- [Work order]
Scan the listing below for the word "Malignant" and copy every line that has it.
-------- Data below --------
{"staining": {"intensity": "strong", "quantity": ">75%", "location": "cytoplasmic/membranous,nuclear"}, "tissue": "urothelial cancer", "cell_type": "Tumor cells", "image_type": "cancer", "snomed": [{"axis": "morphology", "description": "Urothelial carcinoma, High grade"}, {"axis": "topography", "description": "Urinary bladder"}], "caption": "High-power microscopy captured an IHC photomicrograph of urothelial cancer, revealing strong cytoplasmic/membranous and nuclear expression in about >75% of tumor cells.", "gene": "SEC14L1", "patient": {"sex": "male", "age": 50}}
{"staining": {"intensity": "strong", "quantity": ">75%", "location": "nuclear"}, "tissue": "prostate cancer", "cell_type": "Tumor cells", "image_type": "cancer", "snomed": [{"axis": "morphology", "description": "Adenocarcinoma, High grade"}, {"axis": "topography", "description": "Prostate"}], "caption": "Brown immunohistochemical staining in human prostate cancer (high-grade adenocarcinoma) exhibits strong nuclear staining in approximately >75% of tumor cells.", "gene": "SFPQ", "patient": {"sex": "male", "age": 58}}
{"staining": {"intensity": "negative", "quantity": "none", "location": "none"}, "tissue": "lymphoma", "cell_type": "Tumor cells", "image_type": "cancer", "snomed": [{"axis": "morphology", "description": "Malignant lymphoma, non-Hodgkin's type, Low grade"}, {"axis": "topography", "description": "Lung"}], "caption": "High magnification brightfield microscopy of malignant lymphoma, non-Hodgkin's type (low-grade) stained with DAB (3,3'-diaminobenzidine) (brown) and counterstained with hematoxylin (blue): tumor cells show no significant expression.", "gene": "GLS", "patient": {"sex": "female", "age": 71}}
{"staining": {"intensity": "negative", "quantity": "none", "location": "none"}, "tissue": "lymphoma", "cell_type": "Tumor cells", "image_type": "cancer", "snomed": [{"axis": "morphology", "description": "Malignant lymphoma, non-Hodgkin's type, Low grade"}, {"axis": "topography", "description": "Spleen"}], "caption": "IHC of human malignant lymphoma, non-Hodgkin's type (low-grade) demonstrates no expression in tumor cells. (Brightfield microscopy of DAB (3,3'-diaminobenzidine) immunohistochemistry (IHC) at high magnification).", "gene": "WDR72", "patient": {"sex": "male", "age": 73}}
--------
- [Output]
{"staining": {"intensity": "negative", "quantity": "none", "location": "none"}, "tissue": "lymphoma", "cell_type": "Tumor cells", "image_type": "cancer", "snomed": [{"axis": "morphology", "description": "Malignant lymphoma, non-Hodgkin's type, Low grade"}, {"axis": "topography", "description": "Lung"}], "caption": "High magnification brightfield microscopy of malignant lymphoma, non-Hodgkin's type (low-grade) stained with DAB (3,3'-diaminobenzidine) (brown) and counterstained with hematoxylin (blue): tumor cells show no significant expression.", "gene": "GLS", "patient": {"sex": "female", "age": 71}}
{"staining": {"intensity": "negative", "quantity": "none", "location": "none"}, "tissue": "lymphoma", "cell_type": "Tumor cells", "image_type": "cancer", "snomed": [{"axis": "morphology", "description": "Malignant lymphoma, non-Hodgkin's type, Low grade"}, {"axis": "topography", "description": "Spleen"}], "caption": "IHC of human malignant lymphoma, non-Hodgkin's type (low-grade) demonstrates no expression in tumor cells. (Brightfield microscopy of DAB (3,3'-diaminobenzidine) immunohistochemistry (IHC) at high magnification).", "gene": "WDR72", "patient": {"sex": "male", "age": 73}}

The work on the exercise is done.